TASK TO CARRY OUT:
When you set down the entries, keep every word exactly as it is but drop the pictures.

Collected data
────────────────────────────────────────

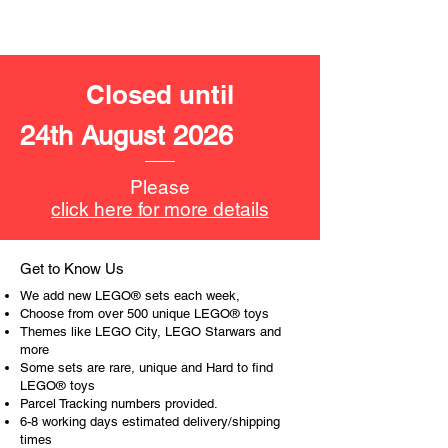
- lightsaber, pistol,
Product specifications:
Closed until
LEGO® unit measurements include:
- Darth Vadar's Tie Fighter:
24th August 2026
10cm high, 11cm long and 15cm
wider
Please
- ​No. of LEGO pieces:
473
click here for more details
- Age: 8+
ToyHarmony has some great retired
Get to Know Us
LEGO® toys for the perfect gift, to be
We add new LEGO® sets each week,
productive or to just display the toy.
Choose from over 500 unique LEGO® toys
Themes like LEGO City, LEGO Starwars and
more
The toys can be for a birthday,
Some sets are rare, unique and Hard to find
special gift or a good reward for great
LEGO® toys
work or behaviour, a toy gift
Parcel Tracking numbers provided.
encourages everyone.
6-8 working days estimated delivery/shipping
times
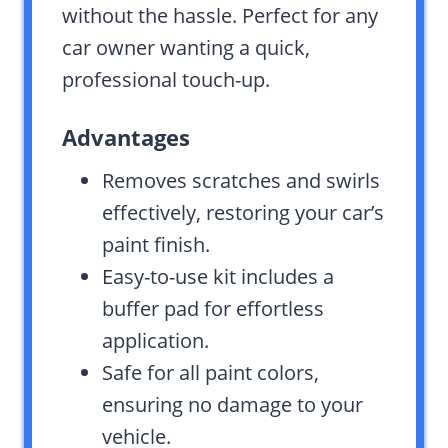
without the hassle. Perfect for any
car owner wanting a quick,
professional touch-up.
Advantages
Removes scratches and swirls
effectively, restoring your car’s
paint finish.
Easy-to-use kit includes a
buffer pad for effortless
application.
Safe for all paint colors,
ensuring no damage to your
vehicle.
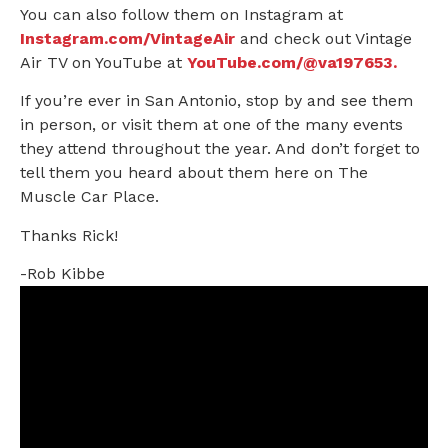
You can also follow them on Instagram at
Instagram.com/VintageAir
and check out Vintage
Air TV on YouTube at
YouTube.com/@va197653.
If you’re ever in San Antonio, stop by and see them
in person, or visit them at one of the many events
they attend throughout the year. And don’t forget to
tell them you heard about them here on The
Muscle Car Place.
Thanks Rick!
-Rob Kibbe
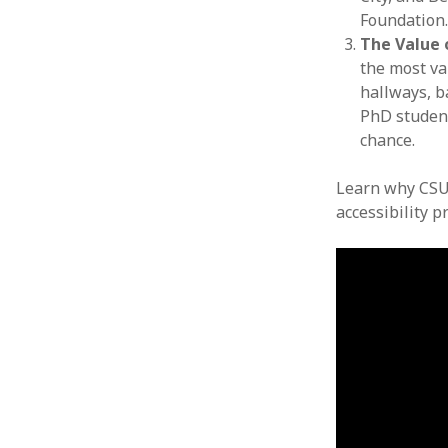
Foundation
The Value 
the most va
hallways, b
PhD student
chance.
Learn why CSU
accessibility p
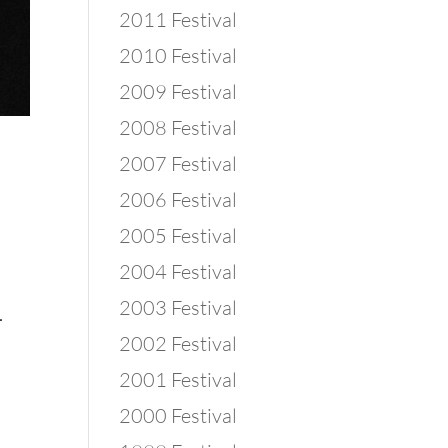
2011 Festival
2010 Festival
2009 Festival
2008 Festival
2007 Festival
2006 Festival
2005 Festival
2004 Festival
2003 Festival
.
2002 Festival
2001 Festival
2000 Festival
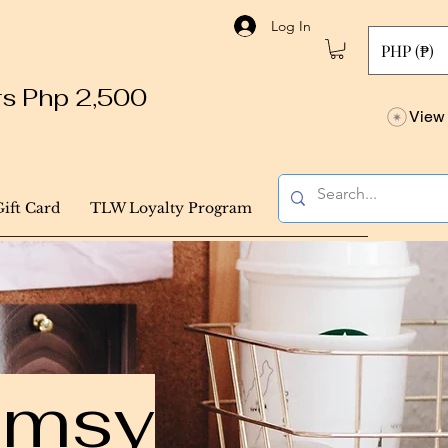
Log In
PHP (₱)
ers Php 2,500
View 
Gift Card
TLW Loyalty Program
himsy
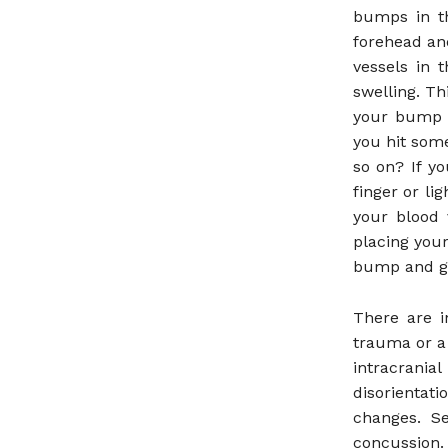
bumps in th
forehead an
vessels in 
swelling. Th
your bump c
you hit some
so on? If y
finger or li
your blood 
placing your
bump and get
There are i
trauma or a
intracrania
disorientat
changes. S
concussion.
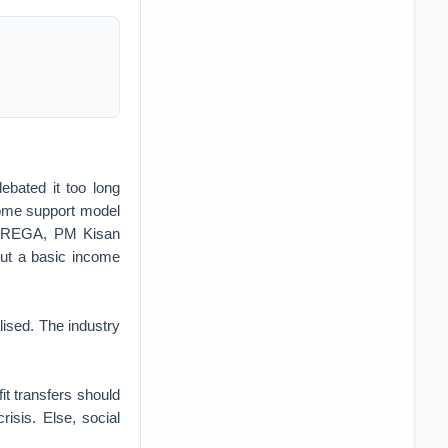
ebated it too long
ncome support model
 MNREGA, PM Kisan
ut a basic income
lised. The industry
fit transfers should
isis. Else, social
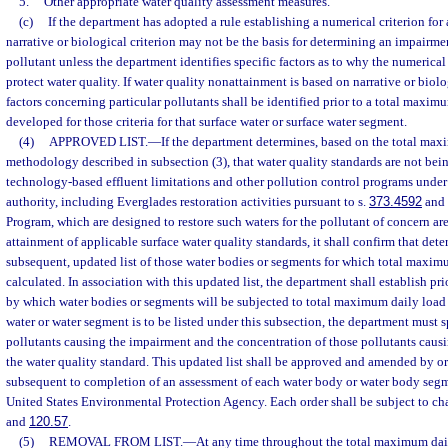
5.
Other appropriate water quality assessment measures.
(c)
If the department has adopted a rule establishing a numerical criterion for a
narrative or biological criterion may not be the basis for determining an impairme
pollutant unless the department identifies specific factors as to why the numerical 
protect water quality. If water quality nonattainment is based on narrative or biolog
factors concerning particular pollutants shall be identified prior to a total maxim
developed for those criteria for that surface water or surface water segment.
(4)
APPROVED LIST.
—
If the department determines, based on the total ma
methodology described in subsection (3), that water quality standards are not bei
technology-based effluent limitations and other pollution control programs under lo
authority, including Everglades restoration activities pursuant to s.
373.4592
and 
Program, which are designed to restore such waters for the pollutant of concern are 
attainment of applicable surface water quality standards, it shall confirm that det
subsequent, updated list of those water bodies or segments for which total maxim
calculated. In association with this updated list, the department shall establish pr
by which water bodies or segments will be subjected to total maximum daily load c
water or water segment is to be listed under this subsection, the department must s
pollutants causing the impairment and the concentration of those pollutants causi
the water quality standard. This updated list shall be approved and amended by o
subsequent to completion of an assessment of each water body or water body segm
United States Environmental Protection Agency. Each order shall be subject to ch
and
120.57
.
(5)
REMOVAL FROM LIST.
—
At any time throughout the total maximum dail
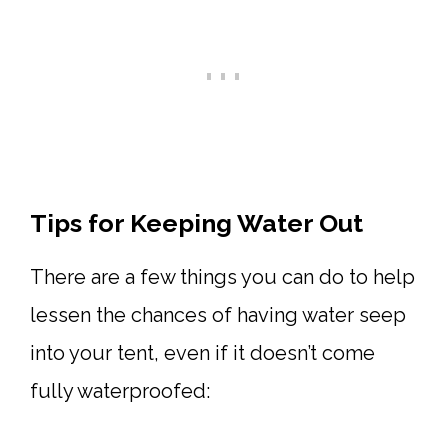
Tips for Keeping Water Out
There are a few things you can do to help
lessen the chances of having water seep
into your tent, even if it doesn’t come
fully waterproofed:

────────────────────────────────────────

RESULT:
- lightsaber, pistol,
Product specifications:
Closed until
LEGO® unit measurements include:
- Darth Vadar's Tie Fighter:
24th August 2026
10cm high, 11cm long and 15cm
wider
Please
- ​No. of LEGO pieces:
473
click here for more details
- Age: 8+
ToyHarmony has some great retired
Get to Know Us
LEGO® toys for the perfect gift, to be
We add new LEGO® sets each week,
productive or to just display the toy.
Choose from over 500 unique LEGO® toys
Themes like LEGO City, LEGO Starwars and
more
The toys can be for a birthday,
Some sets are rare, unique and Hard to find
special gift or a good reward for great
LEGO® toys
work or behaviour, a toy gift
Parcel Tracking numbers provided.
encourages everyone.
6-8 working days estimated delivery/shipping
times
without the hassle. Perfect for any
car owner wanting a quick,
professional touch-up.
Advantages
Removes scratches and swirls
effectively, restoring your car’s
paint finish.
Easy-to-use kit includes a
buffer pad for effortless
application.
Safe for all paint colors,
ensuring no damage to your
vehicle.
You can also follow them on Instagram at
Instagram.com/VintageAir
and check out Vintage
Air TV on YouTube at
YouTube.com/@va197653.
If you’re ever in San Antonio, stop by and see them
in person, or visit them at one of the many events
they attend throughout the year. And don’t forget to
tell them you heard about them here on The
Muscle Car Place.
Thanks Rick!
-Rob Kibbe
Foundation
The Value 
the most va
hallways, b
PhD student
chance.
Learn why CSU
accessibility p
2011 Festival
2010 Festival
2009 Festival
2008 Festival
2007 Festival
2006 Festival
2005 Festival
2004 Festival
2003 Festival
.
2002 Festival
2001 Festival
2000 Festival
Log In
PHP (₱)
ers Php 2,500
View 
Gift Card
TLW Loyalty Program
himsy
bumps in th
forehead an
vessels in 
swelling. Th
your bump c
you hit some
so on? If y
finger or li
your blood 
placing your
bump and get
There are i
trauma or a
intracrania
disorientat
changes. S
concussion.
ebated it too long
ncome support model
 MNREGA, PM Kisan
ut a basic income
lised. The industry
fit transfers should
isis. Else, social
5.
Other appropriate water quality assessment measures.
(c)
If the department has adopted a rule establishing a numerical criterion for a
narrative or biological criterion may not be the basis for determining an impairme
pollutant unless the department identifies specific factors as to why the numerical 
protect water quality. If water quality nonattainment is based on narrative or biolog
factors concerning particular pollutants shall be identified prior to a total maxim
developed for those criteria for that surface water or surface water segment.
(4)
APPROVED LIST.
—
If the department determines, based on the total ma
methodology described in subsection (3), that water quality standards are not bei
technology-based effluent limitations and other pollution control programs under lo
authority, including Everglades restoration activities pursuant to s.
373.4592
and 
Program, which are designed to restore such waters for the pollutant of concern are 
attainment of applicable surface water quality standards, it shall confirm that det
subsequent, updated list of those water bodies or segments for which total maxim
calculated. In association with this updated list, the department shall establish pr
by which water bodies or segments will be subjected to total maximum daily load c
water or water segment is to be listed under this subsection, the department must s
pollutants causing the impairment and the concentration of those pollutants causi
the water quality standard. This updated list shall be approved and amended by o
subsequent to completion of an assessment of each water body or water body segm
United States Environmental Protection Agency. Each order shall be subject to ch
and
120.57
.
(5)
REMOVAL FROM LIST.
—
At any time throughout the total maximum dail
Tips for Keeping Water Out
There are a few things you can do to help
lessen the chances of having water seep
into your tent, even if it doesn’t come
fully waterproofed:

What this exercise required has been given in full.